- Born: 1986 (age 38–39) Leningrad
- Education: University of Music and Performing Arts Munich;
- Occupation: Conductor;
- Organizations: Landestheater Neustrelitz; Kammeroper Frankfurt;

= Daniel Stratievsky =

Soviet-born Israeli conductor based in Germany

Daniel Stratievsky (born 1986) is a Soviet-born Israeli conductor based in Germany. Working freelance, he has been the regular conductor of the Kammeroper Frankfurt, a company for chamber opera. He is the grandson of the Soviet painter Lev Razumovsky.

==Life and career ==
Stratievsky was born in Leningrad in 1986. He grew up in Israel, where he studied piano, conducting and composition. He studied further at the University of Music and Performing Arts Munich, conducting with Bruno Weil, where he graduated with a master's degree in 2013. He became conductor of the ESME Orchestra in Munich, and then second Kapellmeister at the Landestheater Neustrelitz.
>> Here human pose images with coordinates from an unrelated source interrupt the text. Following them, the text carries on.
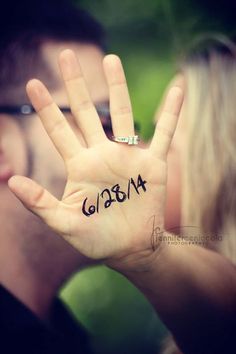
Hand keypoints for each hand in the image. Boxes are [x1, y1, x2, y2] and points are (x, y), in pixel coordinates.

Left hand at [8, 50, 182, 260]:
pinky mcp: (152, 165)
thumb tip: (13, 182)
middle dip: (76, 85)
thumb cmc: (96, 239)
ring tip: (111, 58)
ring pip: (123, 115)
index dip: (46, 108)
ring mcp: (128, 157)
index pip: (59, 131)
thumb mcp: (65, 224)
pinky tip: (178, 90)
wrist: (130, 248)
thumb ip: (41, 204)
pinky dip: (171, 113)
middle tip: (66, 55)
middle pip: (87, 112)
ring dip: (118, 87)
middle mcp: (102, 154)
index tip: (32, 84)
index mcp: (80, 166)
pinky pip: (164, 134)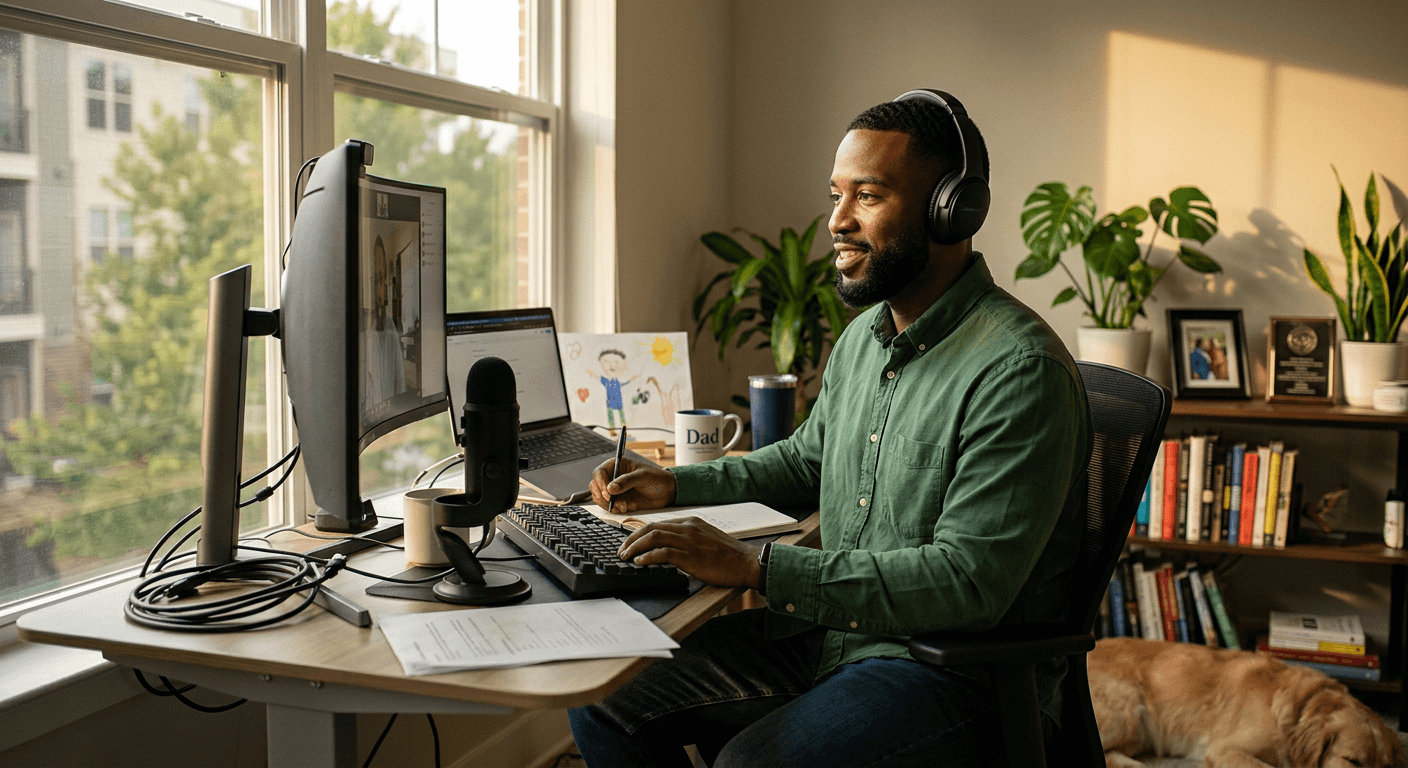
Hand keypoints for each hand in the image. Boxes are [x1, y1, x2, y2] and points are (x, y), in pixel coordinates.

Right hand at [590, 457, 675, 512]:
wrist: (667, 492)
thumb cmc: (657, 479)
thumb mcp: (643, 476)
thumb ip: (626, 481)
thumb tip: (610, 488)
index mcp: (617, 465)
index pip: (599, 472)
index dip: (600, 483)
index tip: (608, 493)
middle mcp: (613, 477)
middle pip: (595, 486)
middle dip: (604, 497)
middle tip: (615, 503)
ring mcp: (615, 490)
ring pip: (601, 498)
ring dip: (611, 505)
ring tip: (626, 506)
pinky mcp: (619, 500)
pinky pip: (609, 506)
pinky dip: (616, 509)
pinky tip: (629, 507)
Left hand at [617, 518, 761, 587]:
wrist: (745, 562)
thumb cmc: (728, 555)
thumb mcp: (705, 540)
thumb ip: (687, 540)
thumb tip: (667, 549)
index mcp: (690, 522)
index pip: (658, 523)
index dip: (640, 532)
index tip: (630, 541)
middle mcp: (687, 528)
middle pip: (651, 528)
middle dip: (632, 538)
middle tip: (621, 550)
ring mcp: (688, 541)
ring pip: (653, 538)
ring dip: (635, 547)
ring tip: (625, 556)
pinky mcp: (690, 556)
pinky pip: (662, 553)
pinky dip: (648, 557)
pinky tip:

As a guest, he conducted the Münchner Symphoniker, the Bad Reichenhaller Philharmoniker, the Bundesjugendorchester, the Junge Münchner Philharmonie, the Georgisches Kammerorchester Ingolstadt, the Israel Sinfonietta Beer Sheva, the Jugendsinfonieorchester Wetterau and the Saint Petersburg Philharmonic Orchestra.

He has been musical director of the Kammeroper Frankfurt since 2019, a company for chamber opera that has since mainly produced Rossini's operas. In 2023 Stratievsky conducted La scala di seta which music reviewer Guido Holze from the Frankfurter Allgemeine Zeitung described as "loose, bouncy and very singer-friendly, rather too slim than too thick" ("locker, federnd und sehr sängerfreundlich, eher zu schlank als zu dick").